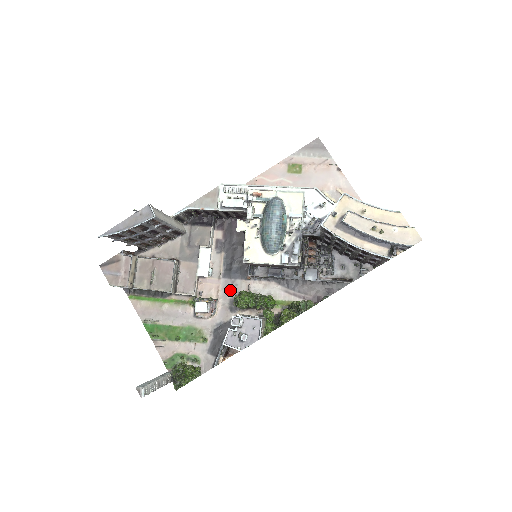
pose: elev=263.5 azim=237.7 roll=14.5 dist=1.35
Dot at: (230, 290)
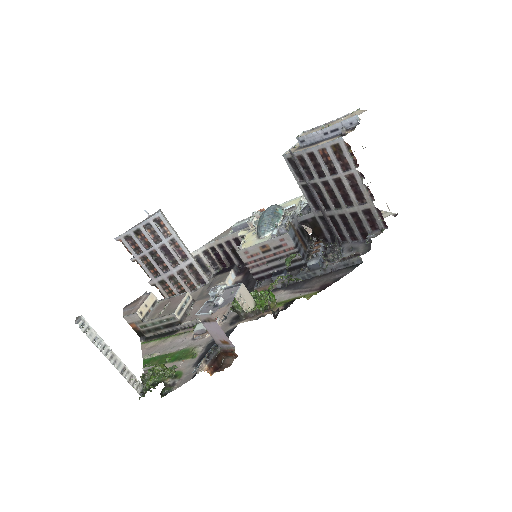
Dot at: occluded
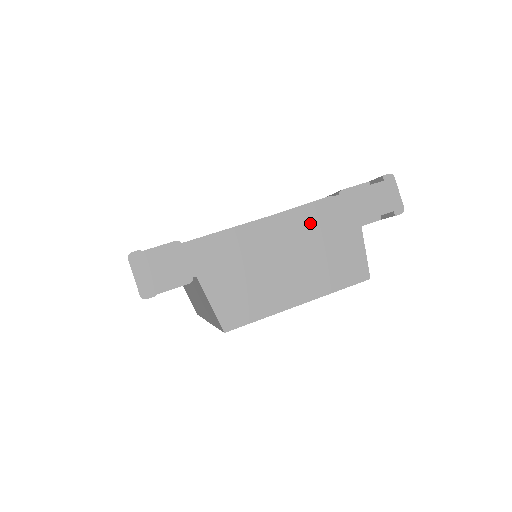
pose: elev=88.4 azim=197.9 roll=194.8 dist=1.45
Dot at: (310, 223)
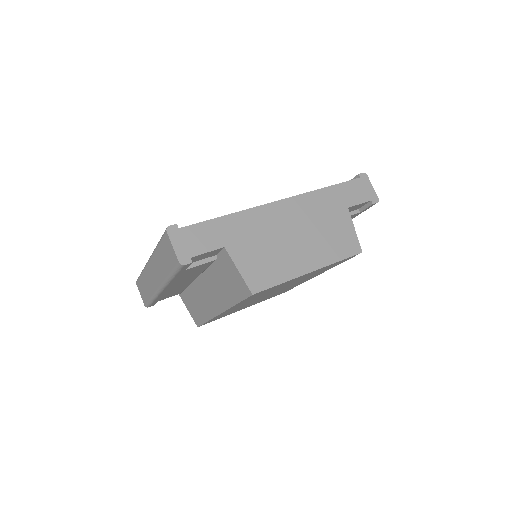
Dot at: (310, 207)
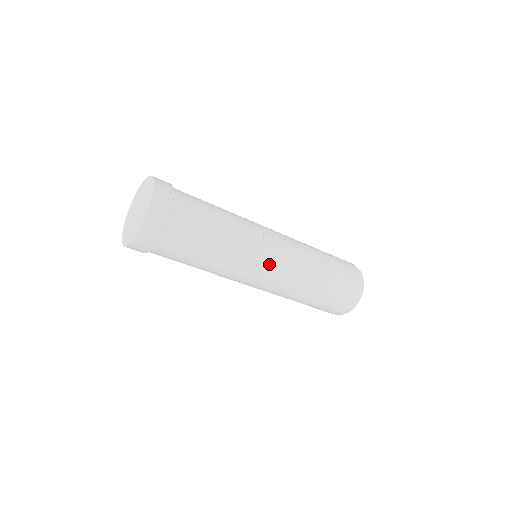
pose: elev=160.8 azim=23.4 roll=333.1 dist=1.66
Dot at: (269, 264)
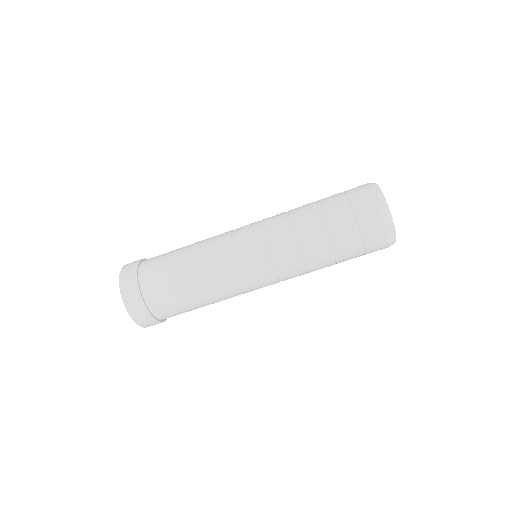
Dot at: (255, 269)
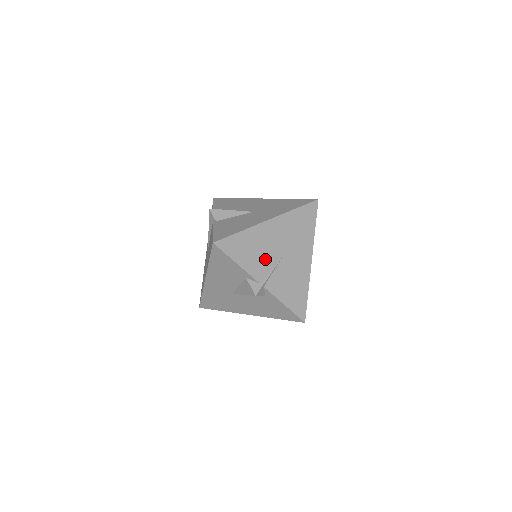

**********

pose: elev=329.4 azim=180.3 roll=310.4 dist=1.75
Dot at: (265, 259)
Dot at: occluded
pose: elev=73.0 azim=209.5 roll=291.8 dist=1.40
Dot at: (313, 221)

**********

**EXERCISE REQUIREMENTS:** Please update the entries from the line containing "pose: elev=263.5 azim=237.7" through the line containing "Dot at: (255, 269)" by changing every "pose" to "camera" and keeping everything else the same. Include only those lines in your reply, without the pictures.

**WRITTEN ANSWER:**
camera: elev=263.5 azim=237.7 roll=14.5 dist=1.35
Dot at: (230, 290)
Dot at: occluded
camera: elev=88.4 azim=197.9 roll=194.8 dist=1.45
Dot at: (310, 223)
Dot at: (310, 207)
camera: elev=160.8 azim=23.4 roll=333.1 dist=1.66
Dot at: (269, 264)
Dot at: (255, 269)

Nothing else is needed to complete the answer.